Dogs (and Cats)

As a boy I had a springer spaniel- cocker spaniel mutt from the pound. I called him Freckles. We hiked everywhere together near Mill Valley where I lived. We rarely took the road to town. We would either follow the creek where the blackberries and wild plums grew, crossing over several times, or the trail above the road where the wild hazelnuts grew. One day at the Old Mill park, my friend and I (we were 8) were playing a “game” with some older boys that filled us with fear. We were tied to a tree and threatened with a whipping if we tried to escape. While they were gone, we got loose and quickly climbed a steep atrial ending at some prominent rocks overlooking the park. From here, we naively called own to our assailant’s friend, “Tell Steve we don’t want to play anymore!” His shout “Steve, they’re at the Lion’s Chair!” filled us with panic. We were in a place they knew well. “Let’s get our of here,” I shouted and started down the steep dirt track, missing the turn to the left and arriving a few feet ahead at the edge of a fifty-foot cliff.

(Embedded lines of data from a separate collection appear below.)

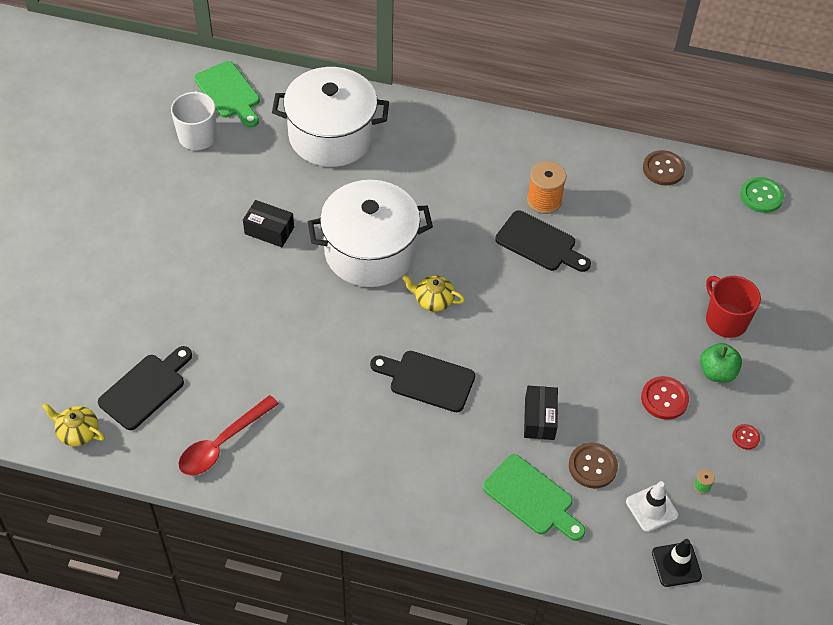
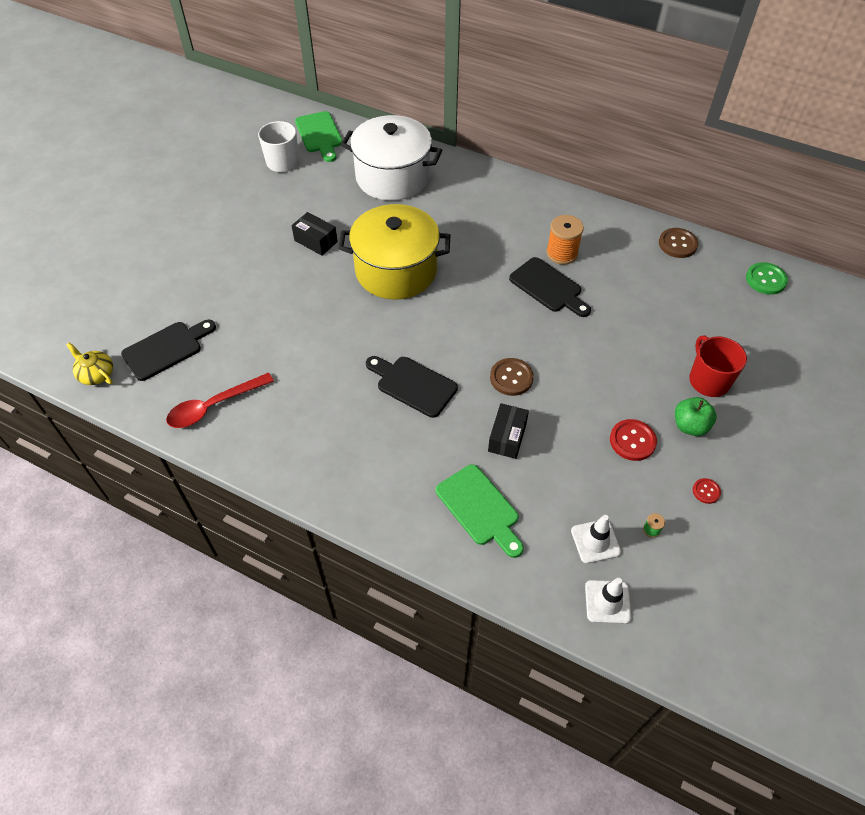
camera: 15 degrees right, 0 degrees up
white pot [308,180,433,287] -> yellow pot [338,204,450,300]
yellow teapot [402,275,465,311] -> none
brown button [569,442,618,488] -> brown button moved to [490,358,534,396]
black traffic cone [652,539,702,587] -> white traffic cone [585,578,631,624]

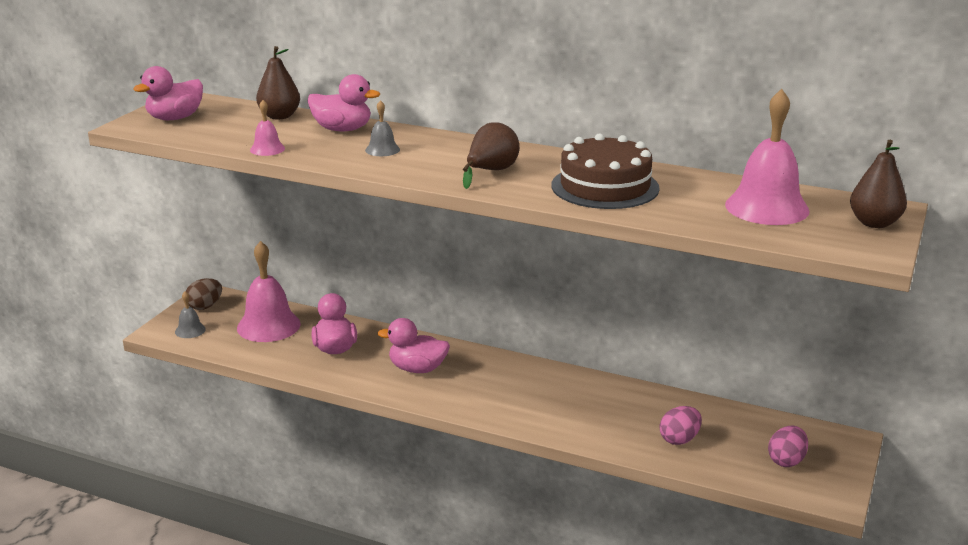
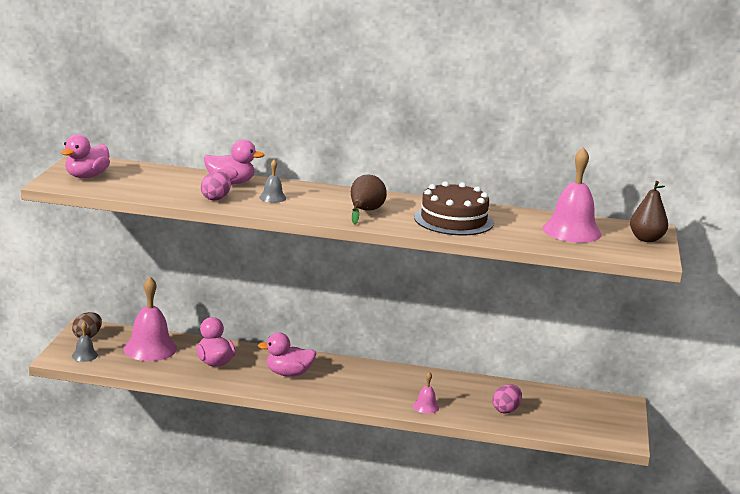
camera: 15 degrees left, 5 degrees down
pink bell [250,100,285,156] -> pink bell moved to [413,372,439,414]
brown pear [256,46,300,119] -> none
pink egg [768,426,808,467] -> pink egg moved to [201,171,231,201]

Realizing my mistake, I started to turn, when my friend slipped, slid down the steep dirt, collided with me and pushed me off the edge. My last memory was grabbing a clump of grass which broke in my hand as I fainted and fell. I awoke lying on the ground, my dog’s paws on my chest, licking my face. Then I heard a man asking if I was alright. My dog had taken one look and jumped after me. We had both cleared the rocks and landed on tall pliant Scotch broom. Like a waiting parent, the broom had absorbed my fall and laid me gently on the ground with just a sore bump on my head. The man, a doctor, was driving through the park, when he looked up and saw me fall. He drove me home. The story made it into the small town paper. People would walk up to me and ask “Are you the boy who fell off the cliff?” My mom claimed that my appetite changed, from a small kid who ate like a bird, to a hearty growing appetite from that day on.

I’ve had two long haired black cats, both husky and muscular. Spooks, the first, used to follow me like a dog on my walks around the block. Instead of using the sidewalk, she would go through all the little yards, up and over the fences separating them, darting across the patios and through the flower beds. When I moved away from home, she moved in with Six-pack Pete, the retired fisherman who lived across the alley.

The second cat, Midnight, was born on my farm, the kitten we kept from Oats, our long-haired calico gopher hunter. Like her mother, Midnight was a farm famous gopher cat. I would massage her front legs and marvel at their muscular strength. Often, I would dig open a run and she would stake it out for hours, quietly waiting for her prize to appear. One day, though, she refused to come to the runs I was opening in the strawberry beds. Instead she was fixated on a spot in the adjacent field where no mounds showed at all. Finally, I came over, spade in hand, and opened a foot square hole in the scythed field. This was not easy – her body was filled with electric excitement – her paws right at the sharpened edge of the spade. Holding her back with one hand, I cleared the soil from the opening of a gopher run. She jumped into the hole, buried one arm clear to the shoulder down the tunnel, and pulled out a large gopher hooked with two claws. Quickly, chomping its neck with her teeth, she walked off to eat her prey.